**Task**
Please rename "common name" as "vernacular name" in the items starting at the line containing "scientific name: Anthreptes rectirostris" and ending at the line containing "genus: Gelochelidon", and give those lines again with nothing else changed.

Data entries
- - - - - - -
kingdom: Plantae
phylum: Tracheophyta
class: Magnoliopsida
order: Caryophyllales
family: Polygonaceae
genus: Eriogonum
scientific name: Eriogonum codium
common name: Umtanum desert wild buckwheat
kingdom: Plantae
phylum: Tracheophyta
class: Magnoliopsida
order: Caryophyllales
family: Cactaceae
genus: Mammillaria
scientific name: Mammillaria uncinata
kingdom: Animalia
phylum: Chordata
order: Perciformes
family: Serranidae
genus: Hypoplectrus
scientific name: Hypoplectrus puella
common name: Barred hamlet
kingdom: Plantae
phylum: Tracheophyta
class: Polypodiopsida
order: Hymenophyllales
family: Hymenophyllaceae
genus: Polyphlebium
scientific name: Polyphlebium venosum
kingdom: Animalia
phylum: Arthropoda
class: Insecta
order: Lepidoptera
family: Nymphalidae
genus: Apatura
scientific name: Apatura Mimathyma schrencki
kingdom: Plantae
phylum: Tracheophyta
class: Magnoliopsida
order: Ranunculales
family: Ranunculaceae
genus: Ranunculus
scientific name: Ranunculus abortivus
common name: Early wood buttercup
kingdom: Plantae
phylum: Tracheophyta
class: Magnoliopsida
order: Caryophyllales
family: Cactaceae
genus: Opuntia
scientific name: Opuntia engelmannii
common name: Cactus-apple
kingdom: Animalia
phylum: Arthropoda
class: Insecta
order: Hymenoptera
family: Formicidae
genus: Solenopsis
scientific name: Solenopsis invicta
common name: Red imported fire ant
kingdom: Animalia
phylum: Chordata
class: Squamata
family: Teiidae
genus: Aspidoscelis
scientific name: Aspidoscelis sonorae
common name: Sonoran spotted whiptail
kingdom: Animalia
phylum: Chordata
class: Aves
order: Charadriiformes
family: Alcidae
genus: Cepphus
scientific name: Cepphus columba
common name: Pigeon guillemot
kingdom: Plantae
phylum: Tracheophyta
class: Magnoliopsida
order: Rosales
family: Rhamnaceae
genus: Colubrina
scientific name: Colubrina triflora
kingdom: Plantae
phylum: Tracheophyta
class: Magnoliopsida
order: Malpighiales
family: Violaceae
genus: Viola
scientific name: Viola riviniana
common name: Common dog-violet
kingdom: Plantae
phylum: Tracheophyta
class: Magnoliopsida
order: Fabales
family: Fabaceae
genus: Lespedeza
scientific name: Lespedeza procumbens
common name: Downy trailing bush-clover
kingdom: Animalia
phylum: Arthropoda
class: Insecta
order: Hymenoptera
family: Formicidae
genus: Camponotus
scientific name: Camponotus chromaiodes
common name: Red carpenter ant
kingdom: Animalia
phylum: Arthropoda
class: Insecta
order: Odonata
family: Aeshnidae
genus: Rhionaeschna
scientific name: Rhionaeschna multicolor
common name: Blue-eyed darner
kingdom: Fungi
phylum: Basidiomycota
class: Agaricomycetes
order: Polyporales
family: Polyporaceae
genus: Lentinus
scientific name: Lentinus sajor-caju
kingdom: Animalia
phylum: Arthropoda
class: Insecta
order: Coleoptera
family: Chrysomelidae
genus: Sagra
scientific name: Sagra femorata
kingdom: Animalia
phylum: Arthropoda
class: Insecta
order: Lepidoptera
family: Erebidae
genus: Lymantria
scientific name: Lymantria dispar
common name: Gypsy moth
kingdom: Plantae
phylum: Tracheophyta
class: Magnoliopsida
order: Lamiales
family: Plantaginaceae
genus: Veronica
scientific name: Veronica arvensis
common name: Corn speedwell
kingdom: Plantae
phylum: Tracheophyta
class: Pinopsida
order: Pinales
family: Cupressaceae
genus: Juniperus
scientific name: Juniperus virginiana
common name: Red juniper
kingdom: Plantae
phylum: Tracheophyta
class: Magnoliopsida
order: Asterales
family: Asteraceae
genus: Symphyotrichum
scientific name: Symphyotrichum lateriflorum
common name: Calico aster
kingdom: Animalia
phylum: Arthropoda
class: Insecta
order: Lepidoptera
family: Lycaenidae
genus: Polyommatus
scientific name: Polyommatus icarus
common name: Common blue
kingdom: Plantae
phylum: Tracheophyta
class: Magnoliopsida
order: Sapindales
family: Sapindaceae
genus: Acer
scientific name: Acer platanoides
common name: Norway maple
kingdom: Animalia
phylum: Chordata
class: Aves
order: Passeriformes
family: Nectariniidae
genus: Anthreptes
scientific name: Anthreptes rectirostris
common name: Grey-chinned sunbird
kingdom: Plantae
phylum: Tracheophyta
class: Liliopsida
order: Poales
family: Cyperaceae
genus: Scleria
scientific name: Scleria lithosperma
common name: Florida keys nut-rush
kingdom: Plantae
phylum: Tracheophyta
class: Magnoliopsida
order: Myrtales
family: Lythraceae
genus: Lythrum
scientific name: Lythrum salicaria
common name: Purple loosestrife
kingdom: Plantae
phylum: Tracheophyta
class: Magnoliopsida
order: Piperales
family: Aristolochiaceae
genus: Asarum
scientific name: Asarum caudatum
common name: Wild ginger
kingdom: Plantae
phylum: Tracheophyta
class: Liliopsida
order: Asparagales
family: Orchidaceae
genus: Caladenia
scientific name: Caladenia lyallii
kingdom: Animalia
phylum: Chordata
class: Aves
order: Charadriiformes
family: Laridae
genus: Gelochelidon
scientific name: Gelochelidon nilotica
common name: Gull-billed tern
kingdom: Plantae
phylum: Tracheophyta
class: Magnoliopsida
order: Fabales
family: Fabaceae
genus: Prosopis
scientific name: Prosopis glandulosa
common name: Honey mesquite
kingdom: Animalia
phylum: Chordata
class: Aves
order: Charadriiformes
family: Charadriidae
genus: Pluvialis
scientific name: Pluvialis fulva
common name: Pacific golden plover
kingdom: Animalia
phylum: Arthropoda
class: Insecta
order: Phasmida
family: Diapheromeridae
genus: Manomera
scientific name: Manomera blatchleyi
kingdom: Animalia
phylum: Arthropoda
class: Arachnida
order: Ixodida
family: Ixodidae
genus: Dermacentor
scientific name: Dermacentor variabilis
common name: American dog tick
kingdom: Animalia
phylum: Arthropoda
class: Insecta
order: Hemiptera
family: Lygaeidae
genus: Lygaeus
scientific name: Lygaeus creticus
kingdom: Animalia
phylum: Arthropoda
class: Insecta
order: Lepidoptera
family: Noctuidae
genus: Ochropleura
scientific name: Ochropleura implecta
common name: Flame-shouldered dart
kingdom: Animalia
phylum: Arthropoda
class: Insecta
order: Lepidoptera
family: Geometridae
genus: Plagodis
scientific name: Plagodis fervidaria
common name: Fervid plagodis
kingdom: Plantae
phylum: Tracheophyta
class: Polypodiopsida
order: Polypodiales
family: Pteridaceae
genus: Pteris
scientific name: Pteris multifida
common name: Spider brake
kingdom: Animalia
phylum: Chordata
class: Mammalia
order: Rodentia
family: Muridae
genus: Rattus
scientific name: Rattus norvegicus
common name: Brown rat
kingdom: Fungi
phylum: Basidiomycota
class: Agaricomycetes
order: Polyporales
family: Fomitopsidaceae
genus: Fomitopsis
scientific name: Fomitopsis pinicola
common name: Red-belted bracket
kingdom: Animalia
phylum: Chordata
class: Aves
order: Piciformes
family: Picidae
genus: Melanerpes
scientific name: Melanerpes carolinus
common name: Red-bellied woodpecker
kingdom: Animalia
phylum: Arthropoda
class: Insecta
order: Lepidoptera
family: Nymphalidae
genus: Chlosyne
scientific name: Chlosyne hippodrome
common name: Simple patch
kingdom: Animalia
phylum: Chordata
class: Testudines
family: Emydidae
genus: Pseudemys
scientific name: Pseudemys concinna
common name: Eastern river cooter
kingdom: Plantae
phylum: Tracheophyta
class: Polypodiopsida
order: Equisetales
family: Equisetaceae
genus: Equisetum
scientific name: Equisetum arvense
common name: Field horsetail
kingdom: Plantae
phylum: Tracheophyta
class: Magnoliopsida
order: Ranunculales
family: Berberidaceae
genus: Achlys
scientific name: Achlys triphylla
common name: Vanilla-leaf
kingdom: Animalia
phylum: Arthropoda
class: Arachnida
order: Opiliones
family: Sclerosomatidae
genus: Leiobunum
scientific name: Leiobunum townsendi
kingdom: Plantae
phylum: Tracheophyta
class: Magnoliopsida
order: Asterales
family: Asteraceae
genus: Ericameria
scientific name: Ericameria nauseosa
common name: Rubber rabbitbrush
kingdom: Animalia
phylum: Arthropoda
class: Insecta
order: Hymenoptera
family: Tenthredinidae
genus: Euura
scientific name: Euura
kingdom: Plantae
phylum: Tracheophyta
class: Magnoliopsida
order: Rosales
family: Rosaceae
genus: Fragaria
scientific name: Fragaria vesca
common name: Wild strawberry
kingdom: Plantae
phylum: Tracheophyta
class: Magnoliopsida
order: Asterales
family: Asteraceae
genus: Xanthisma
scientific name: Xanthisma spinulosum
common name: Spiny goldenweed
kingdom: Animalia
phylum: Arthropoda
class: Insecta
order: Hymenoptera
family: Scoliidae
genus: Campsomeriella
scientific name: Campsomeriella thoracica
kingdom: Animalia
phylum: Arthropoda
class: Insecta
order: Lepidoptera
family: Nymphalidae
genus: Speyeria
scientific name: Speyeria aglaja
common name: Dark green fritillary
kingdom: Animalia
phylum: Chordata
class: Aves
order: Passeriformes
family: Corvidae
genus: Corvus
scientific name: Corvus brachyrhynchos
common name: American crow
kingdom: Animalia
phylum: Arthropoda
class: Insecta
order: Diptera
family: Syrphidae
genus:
- - - - - - -
**Response to the exercise**
scientific name: Anthreptes rectirostris
vernacular name: Grey-chinned sunbird
kingdom: Plantae
phylum: Tracheophyta
class: Liliopsida
order: Poales
family: Cyperaceae
genus: Scleria
scientific name: Scleria lithosperma
vernacular name: Florida keys nut-rush
kingdom: Plantae
phylum: Tracheophyta
class: Magnoliopsida
order: Myrtales
family: Lythraceae
genus: Lythrum
scientific name: Lythrum salicaria
vernacular name: Purple loosestrife
kingdom: Plantae
phylum: Tracheophyta
class: Magnoliopsida
order: Piperales
family: Aristolochiaceae
genus: Asarum
scientific name: Asarum caudatum
vernacular name: Wild ginger
kingdom: Plantae
phylum: Tracheophyta
class: Liliopsida
order: Asparagales
family: Orchidaceae
genus: Caladenia
scientific name: Caladenia lyallii
kingdom: Animalia
phylum: Chordata
class: Aves
order: Charadriiformes
family: Laridae
genus: Gelochelidon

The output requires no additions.